Verband der ZahnÄrztinnen – Dentista e.V.

"Wir hätten uns mehr Mut gewünscht"

Der Verband der ZahnÄrztinnen – Dentista e.V. (VdZÄ - Dentista) begrüßt die überfällige Novellierung, bedauert jedoch die weiter getrennte Ausbildung von Zahn‐ und Humanmedizinern in der Vorklinik. "Wir hätten uns hier mehr Mut gewünscht, schließlich sind die Zahnärztinnen und Zahnärzte die Fachärzte für die Mundhöhle – und diese wiederum ist ein Spiegel der Allgemeingesundheit", sagt Dr. Anke Klas, Präsidentin des VdZÄ – Dentista. Medizin müsse daher einen wesentlichen Teil des zahnmedizinischen Studiums darstellen. Es bleibe zu hoffen, dass dies im Rahmen der Verhandlungen zum Masterplan Medizinstudium 2020 noch einmal aufgegriffen werde.

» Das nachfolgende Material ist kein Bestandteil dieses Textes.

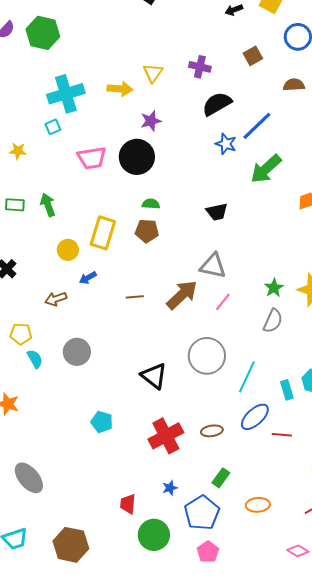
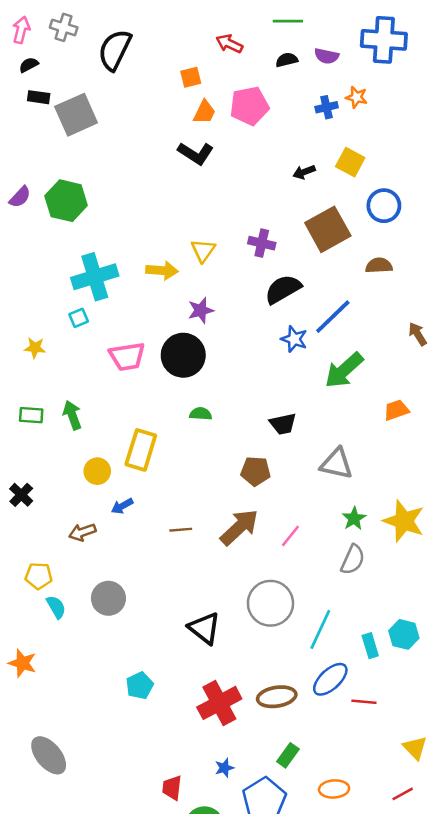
brown square: (253, 56) -> (328, 229), size x1.8
brown pentagon: (147, 231) -> (256, 471), moved
gray triangle: (213, 266) -> (337, 464), moved
cyan pentagon: (102, 422) -> (140, 686), turned 30
brown ellipse: (212, 431) -> (277, 697), size x1.4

Ausdrücklich begrüßt VdZÄ ‐ Dentista die Verbesserung des Zahlenverhältnisses Studierende zu Lehrenden im klinischen Abschnitt der Ausbildung – und die ausdrückliche Warnung des Bundesrates, dies dürfe nicht zu einer Verringerung der Studienplatzkapazitäten führen. Dies habe Gender Dentistry bereits 2017 angemahnt, ergänzt PD Dr. Dr. Christiane Gleissner, Vizepräsidentin Wissenschaft und Gender Dentistry im VdZÄ – Dentista. "Gerade im Hinblick auf den nach wie vor steigenden Frauenanteil unter den Studierenden und die damit verbundenen anstehenden Veränderungen der Ausübung zahnärztlicher Praxistätigkeit müssen wir uns eher für eine Ausweitung der Studienplätze einsetzen." Bei unverändert hohem Bedarf sei dies ein wichtiger Schritt für die Sicherstellung zahnärztlicher Versorgung in den kommenden Jahren.

"Dass nach so langer Zeit nun endlich eine verlässliche Neuordnung zahnärztlicher Ausbildung auf den Weg gebracht wurde, kann schon als Meilenstein verstanden werden", fasst Präsidentin Dr. Anke Klas zusammen. Wenn nun noch die Bundesregierung die Änderungen des Bundesrates umsetze, könne die neue Approbationsordnung zum 1. Oktober 2020 in Kraft treten. Nach 65 Jahren sicher nicht zu früh. nb/pm

Ergänzend zum Maßgabe-Beschluss hatte der Bundesrat außerdem eine Entschließung auf Antrag der Länder Nordrhein-Westfalen, Niedersachsen und Sachsen gefasst. Darin wird die Bundesregierung aufgefordert, in einen Dialog über eine Beteiligung des Bundes an den Folgekosten der gesamten Reform bei gleichzeitigem Erhalt der Studienplatzkapazitäten einzutreten.